» TEXT SECTION:
It is agreed that during your duration in the role of Special Advisor you will not be eligible to draw upon any of your existing vested retirement benefits, including retiree health care, until the end of your employment, according to the terms of the various plans. A notable exception to this is the Employees’ Retirement and Savings Plan (our 401(k) plan) which permits withdrawals in normal course after age 59½ is reached. Details on each of those plans and amounts will be provided separately upon your request.

 

Upon the conclusion of your advisory role on December 31, 2025, you will retire, receiving in normal course the benefits accrued during your long service with the Company. You will not be eligible for severance.

 

By accepting this offer, you acknowledge and agree that you will still be subject to Molson Coors’ policies as well as all agreements you previously signed, including your Non-Compete Agreement, Non-Solicitation of Employees Agreement, Confidentiality & IP Agreement, and Use of Employee’s Likeness Agreement.

» COLLECTED MATERIAL:

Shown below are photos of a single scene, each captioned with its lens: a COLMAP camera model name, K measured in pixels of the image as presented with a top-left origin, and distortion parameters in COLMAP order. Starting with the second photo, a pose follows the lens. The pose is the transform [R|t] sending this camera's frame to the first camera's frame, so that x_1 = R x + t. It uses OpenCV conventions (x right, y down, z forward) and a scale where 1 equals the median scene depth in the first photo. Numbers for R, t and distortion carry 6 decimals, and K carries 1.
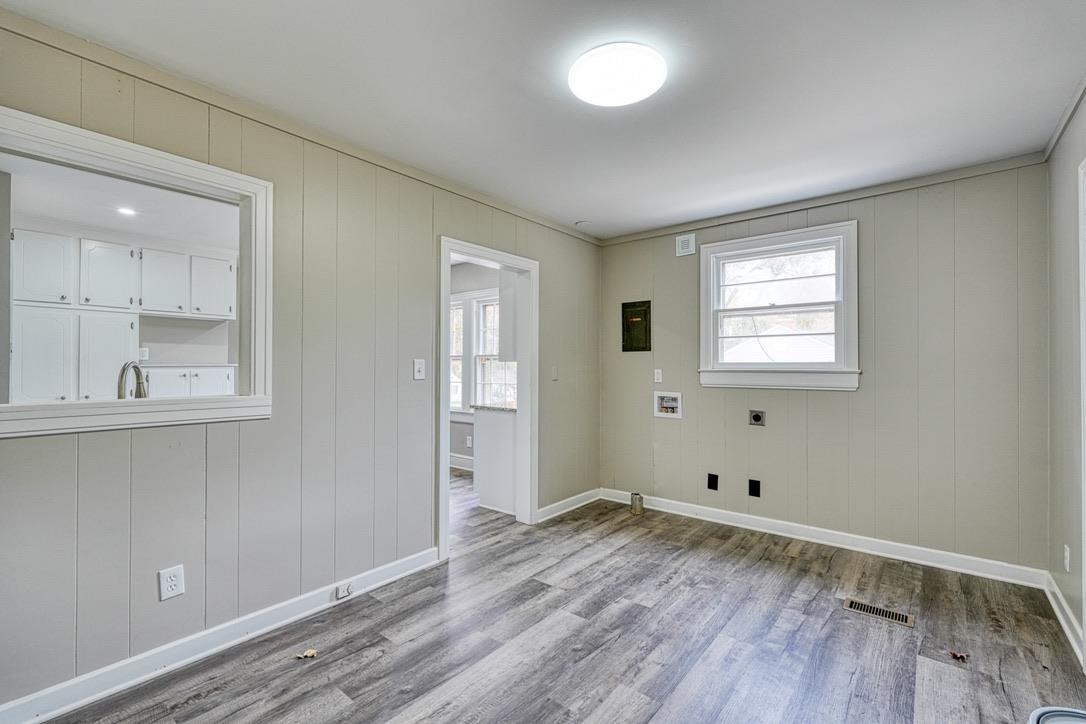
lens RADIAL K [[475.5, 0, 545.0], [0, 475.5, 360.6], [0, 0, 1]] dist [0.001070, 0.001187]
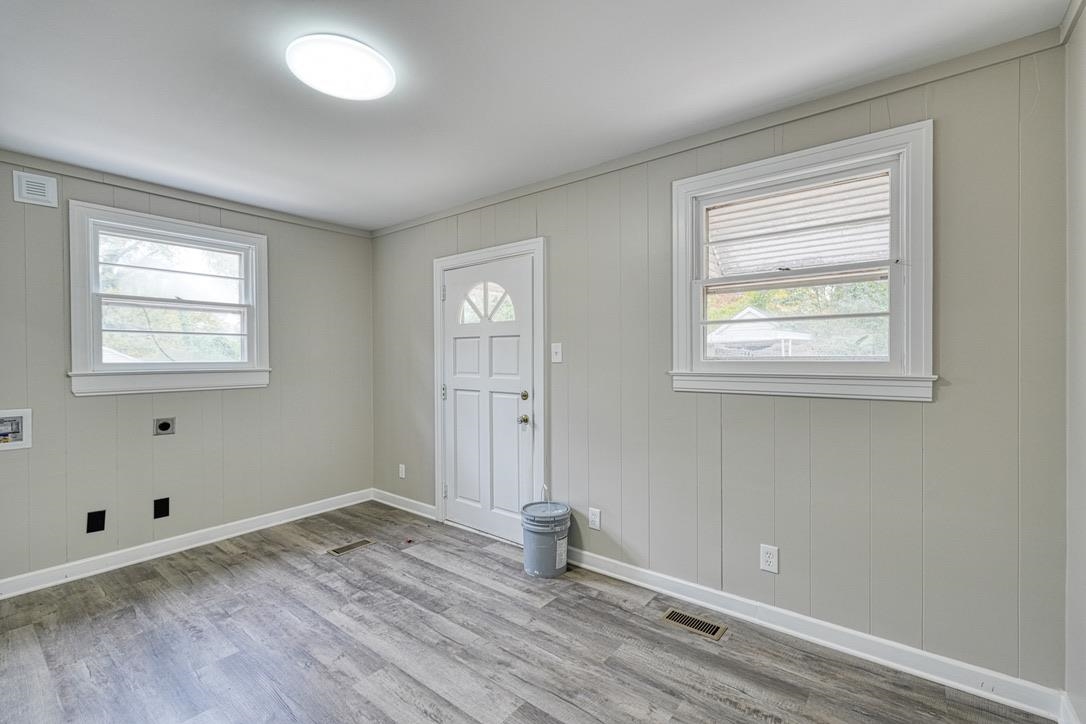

» WHAT YOU ARE ASKED TO DO: Can you proceed with the offer letter for the Special Advisor role, writing what comes after its final sentence about Molson Coors' policies and previously signed agreements?

» SOLVED PROBLEM:
 

Further, by this letter I certify on behalf of the Board that you have worked in good faith to arrive at a mutually agreeable time period for giving the Board prior notice of your intention to retire and a mutually agreeable transition plan for your retirement, as such elements relate to existing conditions for continued vesting of your outstanding equity awards. Of note, you must still enter into and comply with the terms of an extended Confidentiality & IP Agreement and Non-Compete Agreement to fully satisfy the conditions in those awards.

 

320 South Canal Street | Chicago IL 60606 | 800-645-5376 | www.molsoncoors.com

 

 

 

 

 

 

Gavin, on behalf of myself, Geoff, our families, and the rest of the Board, thank you again for your service to the Company, and I look forward to continuing our relationship as you transition into a well-deserved retirement.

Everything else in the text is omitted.